(Saved data entries)
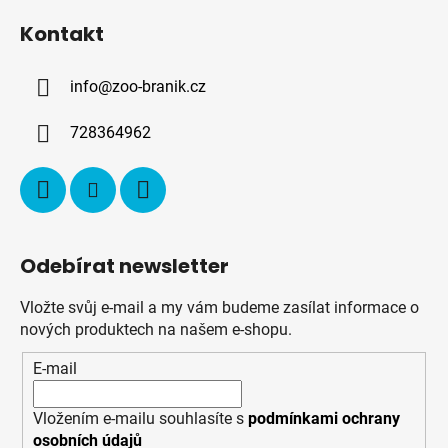
á
Kontakt
p
a
info
@
zoo-branik.cz
t
í
728364962
Odebírat newsletter
Vložte svůj e-mail a my vám budeme zasílat informace o
nových produktech na našem e-shopu.
E-mail
Vložením e-mailu souhlasíte s
podmínkami ochrany
osobních údajů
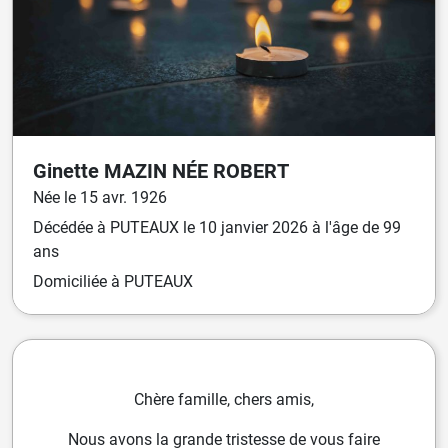
Ginette
MAZIN
NÉE
ROBERT
Née
le
15 avr. 1926
Décédée
à
PUTEAUX
le
10 janvier 2026
à l'âge de 99
ans
Domiciliée
à PUTEAUX
Chère famille, chers amis,
Nous avons la grande tristesse de vous faire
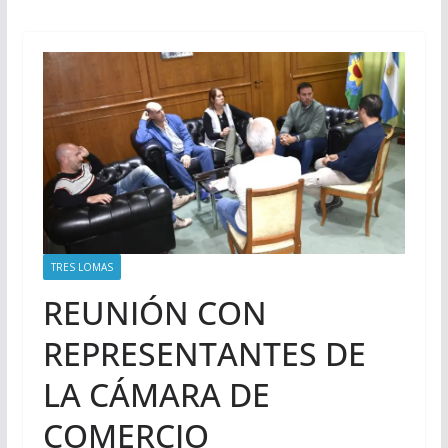
TRES LOMAS
REUNIÓN CON
REPRESENTANTES DE
LA CÁMARA DE
COMERCIO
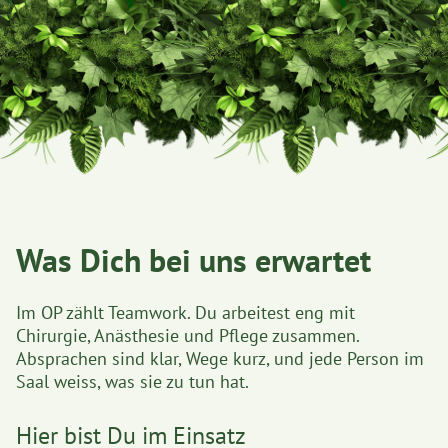
Was Dich bei uns erwartet
Im OP zählt Teamwork. Du arbeitest eng mit
Chirurgie, Anästhesie und Pflege zusammen.
Absprachen sind klar, Wege kurz, und jede Person im
Saal weiss, was sie zu tun hat.
Hier bist Du im Einsatz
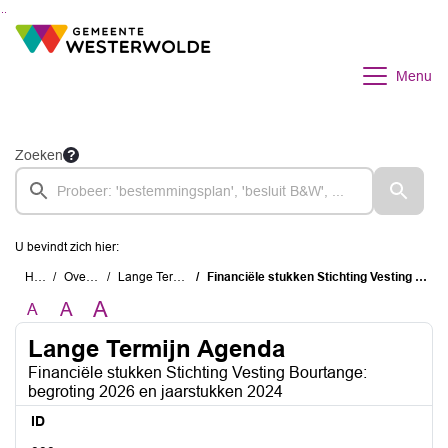
Ga naar de inhoud van deze pagina
Ga naar het zoeken
Ga naar het menu
Menu
Zoeken
U bevindt zich hier:
Home
Overzichten
Lange Termijn Agenda
Financiële stukken Stichting Vesting Bourtange: begroting 2026 en jaarstukken 2024
A
A
A
Lange Termijn Agenda
Financiële stukken Stichting Vesting Bourtange:
begroting 2026 en jaarstukken 2024
ID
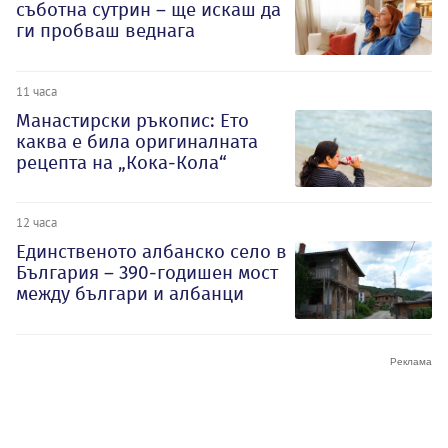
съботна сутрин – ще искаш да
ги пробваш веднага
11 часа
Манастирски ръкопис: Ето
каква е била оригиналната
рецепта на „Кока-Кола“
12 часа
Единственото албанско село в
България – 390-годишен мост
между българи и албанци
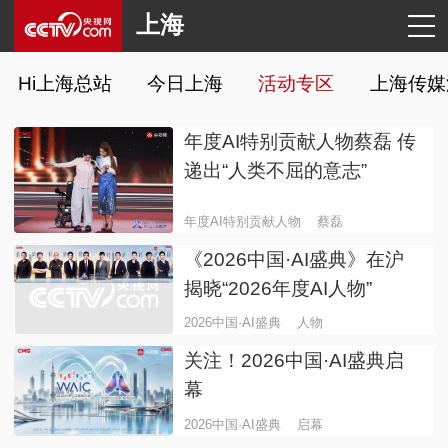
上海
Hi上海总站
今日上海
活动专区
上海传媒
年度AI特别贡献人物蔡磊 传
递出“人类不屈的意志”
年度AI特别贡献人物
蔡磊
《2026中国·AI盛典》在沪
揭晓“2026年度AI人物”
2026中国·AI盛典
人物
关注！2026中国·AI盛典启
幕
2026中国·AI盛典
启幕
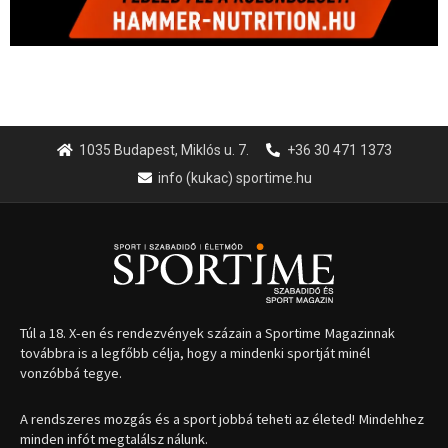
1035 Budapest, Miklós u. 7.
+36 30 471 1373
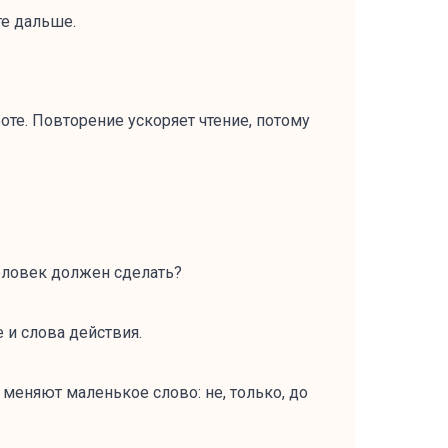
те дальше.
боте. Повторение ускоряет чтение, потому
 человек должен сделать?
 и слова действия.
меняют маленькое слово: не, только, до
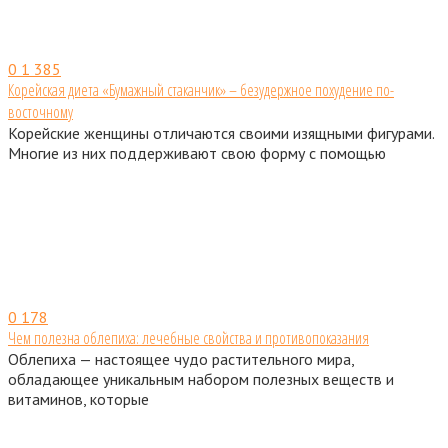
0
1 385
Корейская диета «Бумажный стаканчик» – безудержное похудение по-
восточному
Корейские женщины отличаются своими изящными фигурами.
Многие из них поддерживают свою форму с помощью
0
178
Чем полезна облепиха: лечебные свойства и противопоказания
Облепиха — настоящее чудо растительного мира,
обладающее уникальным набором полезных веществ и
витаминов, которые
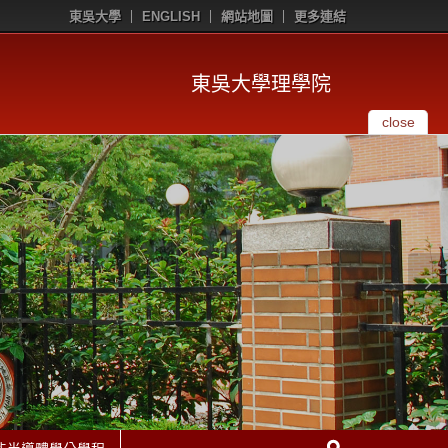
東吳大學
ENGLISH
網站地圖
更多連結
東吳大學理學院
close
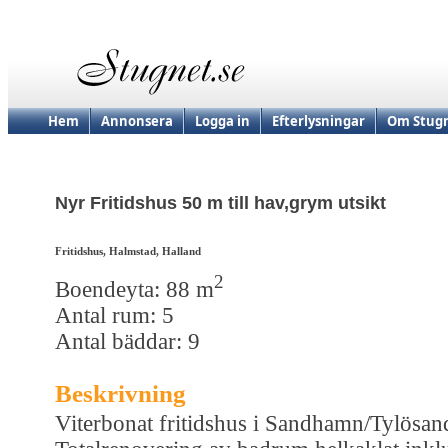
Hem
Annonsera
Logga in
Efterlysningar
Om Stugn
Nyr Fritidshus 50 m till hav,grym utsikt
Fritidshus, Halmstad, Halland
2
Boendeyta: 88 m
Antal rum: 5
Antal bäddar: 9
Beskrivning
Viterbonat fritidshus i Sandhamn/Tylösan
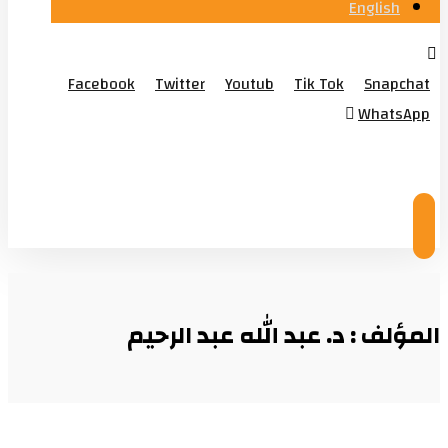
English
Facebook
Twitter
Youtub
Tik Tok
Snapchat
WhatsApp
© Copyright 2026
المؤلف : د. عبد الله عبد الرحيم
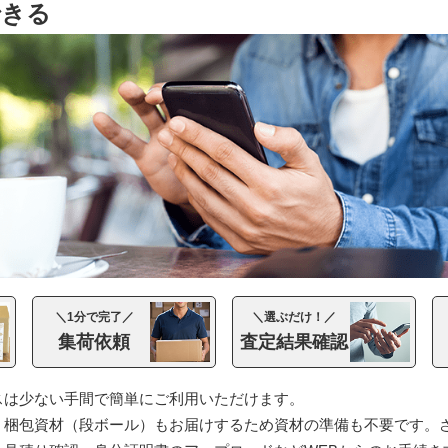
できる
＼1分で完了／
＼選ぶだけ！／
集荷依頼
査定結果確認
スは少ない手間で簡単にご利用いただけます。
、梱包資材（段ボール）もお届けするため資材の準備も不要です。さ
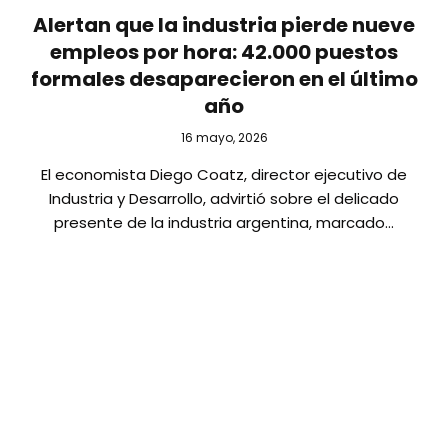
Alertan que la industria pierde nueve
empleos por hora: 42.000 puestos
formales desaparecieron en el último
año
16 mayo, 2026
El economista Diego Coatz, director ejecutivo de
Industria y Desarrollo, advirtió sobre el delicado
presente de la industria argentina, marcado…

§ JOB
Can you reproduce the records from the first line up to and including the line with "меняют маленькое слово: не, только, до", switching "Teamwork" to "Zusammenarbeit" with everything else unchanged and the pictures left out?

§ SOLVED PROBLEM
á
Kontakt
p
a
info
@
zoo-branik.cz
t
í
728364962
Odebírat newsletter
Vložte svůj e-mail a my vám budeme zasílat informace o
nových produktech na našem e-shopu.
E-mail
Vložením e-mailu souhlasíte s
podmínkami ochrany
osobních údajů
Ginette
MAZIN
NÉE
ROBERT
Née
le
15 avr. 1926
Décédée
à
PUTEAUX
le
10 janvier 2026
à l'âge de 99
ans
Domiciliée
à PUTEAUX
Chère famille, chers amis,
Nous avons la grande tristesse de vous faire
TRES LOMAS
REUNIÓN CON
REPRESENTANTES DE
LA CÁMARA DE
COMERCIO
Was Dich bei uns erwartet
Im OP zählt Zusammenarbeit. Du arbeitest eng mit
Chirurgie, Anästhesie und Pflege zusammen.
Absprachen sind klar, Wege kurz, und jede Person im
Saal weiss, was sie zu tun hat.
Hier bist Du im Einsatz
Ga naar de inhoud van deze pagina
Ga naar het zoeken
Ga naar het menu
Menu
Zoeken
U bevindt zich hier:
Home
Overzichten
Lange Termijn Agenda
Financiële stukken Stichting Vesting Bourtange: begroting 2026 en jaarstukken 2024
A
A
A
Lange Termijn Agenda
Financiële stukken Stichting Vesting Bourtange:
begroting 2026 en jaarstukken 2024
ID
съботна сутрин – ще искаш да
ги пробваш веднага
11 часа
Манастирски ръкопис: Ето
каква е била оригиналната
рецепта на „Кока-Кола“
12 часа
Единственото албанско село в
България – 390-годишен мост
между българи и албанци
上海
Hi上海总站
今日上海
活动专区
上海传媒
年度AI特别贡献人物蔡磊 传
递出“人类不屈的意志”
年度AI特别贡献人物
蔡磊
《2026中国·AI盛典》在沪
揭晓“2026年度AI人物”
2026中国·AI盛典
人物
关注！2026中国·AI盛典启
幕
2026中国·AI盛典
启幕
1035 Budapest, Miklós u. 7.
+36 30 471 1373
те дальше.
боте. Повторение ускоряет чтение, потому
 человек должен сделать?
 и слова действия.
меняют маленькое слово: не, только, до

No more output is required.